What I've come to learn is that in all of these schools, the one factor that should move the needle of student achievement -- teacher quality -- only supports a woefully inadequate status quo.
My students who attended school in a building with ancient pipes that leached lead into the water fountains and with glue traps that were scattered around the school so that mice could die painful public deaths usually had teachers with their hearts in the right place. But the teachers also had low classroom-management skills or academic subject-matter expertise.
The few true believers with skills -- teachers who were there to prove that low-income kids could perform as well as their well-resourced peers in neighboring districts -- tended to burn out and leave for greener pastures relatively quickly.
In contrast, affluent schools -- where the "whole child" is considered, enrichment programs are built into test-prep-driven schedules and the calendar is marked with countless bells and whistles like field trips and special-learning activities -- attract the best-performing and most highly qualified teachers.
This staff tends to stay even if the money isn't great, because there's a lot of professional development, parents are highly involved and the student body tends to be stable and homogenous.
What would happen if we yanked all the great teachers out of high-performing schools and swapped them with middling- to low-performing educators whose professional goals were merely to make it to retirement?
Maybe not much.
As if we don't have enough research to prove that the rich keep getting richer while even the poor who manage to pull themselves up by their bootstraps get poorer, new data out of the Georgetown University Center on Education and the Workforce (CEW) says that all the things we think matter in education take a back seat to socioeconomic status.
"The most talented disadvantaged youth don't do as well as the least-talented advantaged youth," says the CEW report "Born to Win, Schooled to Lose: Why Equally Talented Students Don't Get Equal Chances to Be All They Can Be." It adds that a child from a family in the highest quartile of socioeconomic status (SES) who has low test scores in kindergarten has a 71% chance of being in an above-median SES at age 25. However, a child from a low-SES family with high test scores has only a 31% chance of reaching above-median SES by 25.
And, of course, this effect is magnified depending on race or ethnicity.
Black (51%) and Latino (46%) 10th graders with math scores in the top half of test takers are rewarded for their effort and persistence by being more likely to earn a college degree within 10 years than their peers with math scores in the bottom half, but they're still less likely to earn a college degree than white (62%) or Asian (69%) 10th graders with math scores in the top half.
"To succeed in America, it's better to be born rich than smart," said Anthony P. Carnevale, director of CEW and lead author of the report, in a press release.
It's hard for teachers to navigate the public-school teaching industrial complex in search of meaning.
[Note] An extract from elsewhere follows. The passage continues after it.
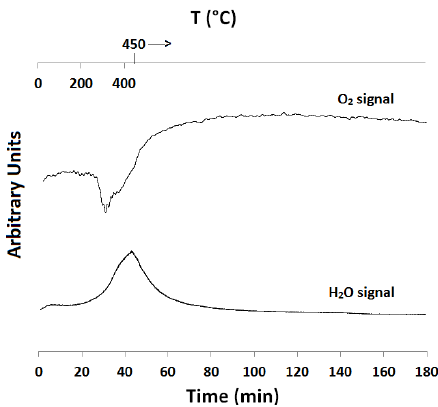
Figure 3. H 2 O release during initial oxidation of the 0La catalyst and O 2 consumption during the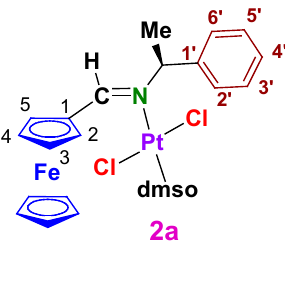
Figure A1. Atom labelling scheme for compound 2a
No matter how poorly or well they educate their students, the well-to-do kids are going to fall up into the comfort their families can provide and the low-income students will struggle to find a future.
If that's the case, then we might be looking at the issue of equity in education the wrong way.
Never mind desegregating schools -- you can have majority-Latino and African American schools with incredibly high academic achievement. They get that way with money -- which can buy excellent teachers, resources for parents, extracurriculars for students and cash for going on college visits and granting loan-free higher education.
The only thing money can't buy, however, is the end to systemic racism and inequality.
You could pour cash into the excellent education of every Hispanic and black child in America and they'd still get left behind by a system that preferentially values whites' long-standing wealth and far-reaching social capital.
Until we recognize and address that disparity, money will be an inadequate method of boosting students of color -- the fastest-growing portion of our population.